▶ **Given records**:
# # # # # # #

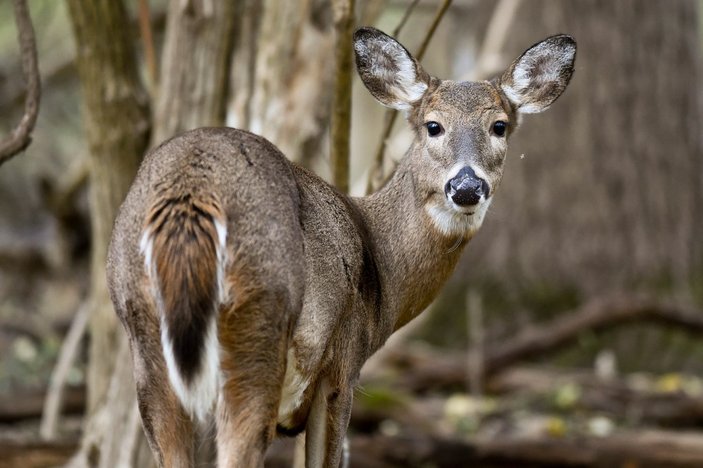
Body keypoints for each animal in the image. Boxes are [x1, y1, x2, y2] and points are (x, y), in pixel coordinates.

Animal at [106, 26, 576, 468]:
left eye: (499, 126)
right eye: (433, 125)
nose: (466, 187)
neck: (379, 266)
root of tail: (193, 189)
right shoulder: (341, 369)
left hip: (145, 340)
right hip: (258, 322)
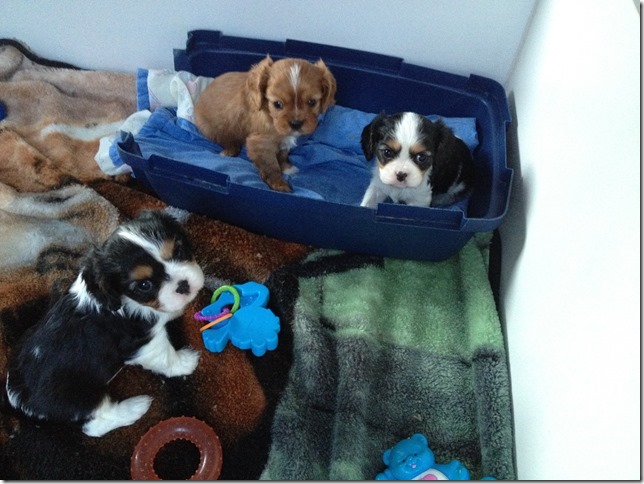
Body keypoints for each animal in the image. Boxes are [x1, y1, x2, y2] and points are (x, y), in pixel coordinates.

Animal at [4, 210, 204, 436]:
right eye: (144, 285)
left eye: (178, 250)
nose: (183, 285)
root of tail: (16, 400)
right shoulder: (142, 344)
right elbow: (166, 357)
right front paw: (185, 362)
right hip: (80, 399)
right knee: (95, 424)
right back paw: (135, 407)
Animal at [194, 55, 338, 193]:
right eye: (277, 104)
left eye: (312, 102)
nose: (296, 123)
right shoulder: (260, 144)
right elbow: (271, 166)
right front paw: (279, 184)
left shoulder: (284, 140)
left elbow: (282, 155)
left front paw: (287, 167)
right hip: (211, 128)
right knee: (225, 139)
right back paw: (229, 151)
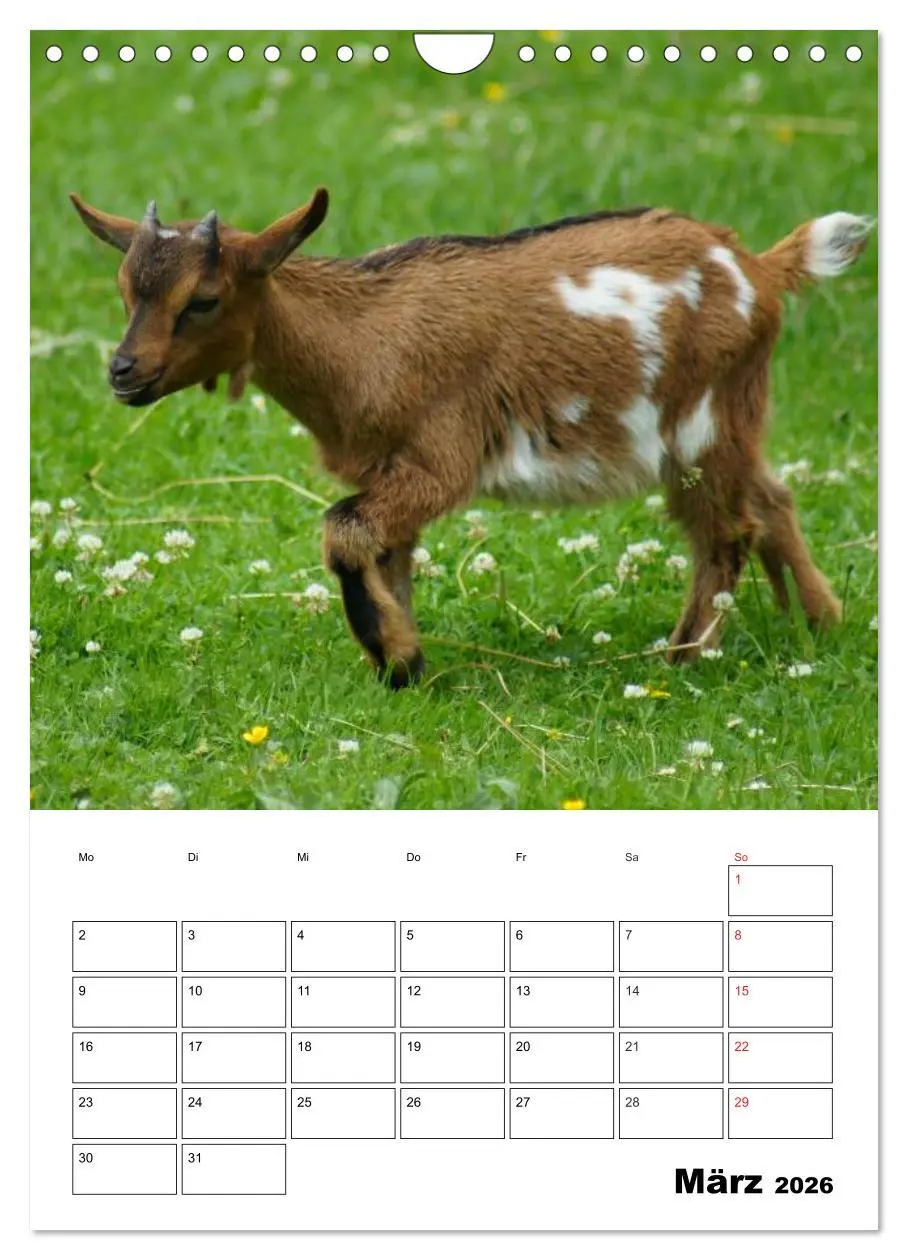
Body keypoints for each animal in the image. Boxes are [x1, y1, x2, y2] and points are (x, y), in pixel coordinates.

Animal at [70, 190, 874, 687]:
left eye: (203, 300)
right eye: (125, 290)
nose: (123, 373)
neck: (359, 340)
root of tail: (761, 268)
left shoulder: (440, 458)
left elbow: (345, 531)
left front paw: (397, 658)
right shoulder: (388, 467)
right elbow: (385, 551)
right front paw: (402, 661)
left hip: (702, 426)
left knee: (726, 530)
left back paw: (683, 657)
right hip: (732, 426)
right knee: (771, 500)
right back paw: (820, 624)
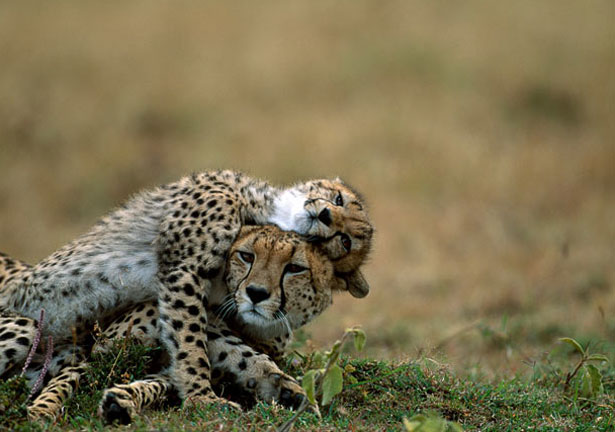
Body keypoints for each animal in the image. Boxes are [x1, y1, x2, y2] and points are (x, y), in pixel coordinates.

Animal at [0, 170, 372, 412]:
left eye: (344, 241)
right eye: (247, 256)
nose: (325, 215)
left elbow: (228, 352)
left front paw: (283, 387)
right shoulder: (182, 276)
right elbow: (191, 343)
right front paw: (201, 397)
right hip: (30, 324)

# # # # # # #

▶ **Exercise requirements**: Output exactly those lines of the data above that run from the line with "right hip: (80, 399)" up to and including the line with "left elbow: (345, 531)". No pictures go in.

▶ **Answer to this task**:
right hip: (80, 399)
right knee: (95, 424)
right back paw: (135, 407)
Animal at [194, 55, 338, 193]:
right eye: (277, 104)
left eye: (312, 102)
nose: (296, 123)
right shoulder: (260, 144)
right elbow: (271, 166)
right front paw: (279, 184)
left shoulder: (284, 140)
left elbow: (282, 155)
left front paw: (287, 167)
right hip: (211, 128)
right knee: (225, 139)
right back paw: (229, 151)
Body keypoints for each animal in the image. Boxes are [x1, y1, x2, y2] and points are (x, y), in pixel coordinates.

Animal at [70, 190, 874, 687]:
left eye: (203, 300)
right eye: (125, 290)
nose: (123, 373)
neck: (359, 340)
root of tail: (761, 268)
left shoulder: (440, 458)
left elbow: (345, 531)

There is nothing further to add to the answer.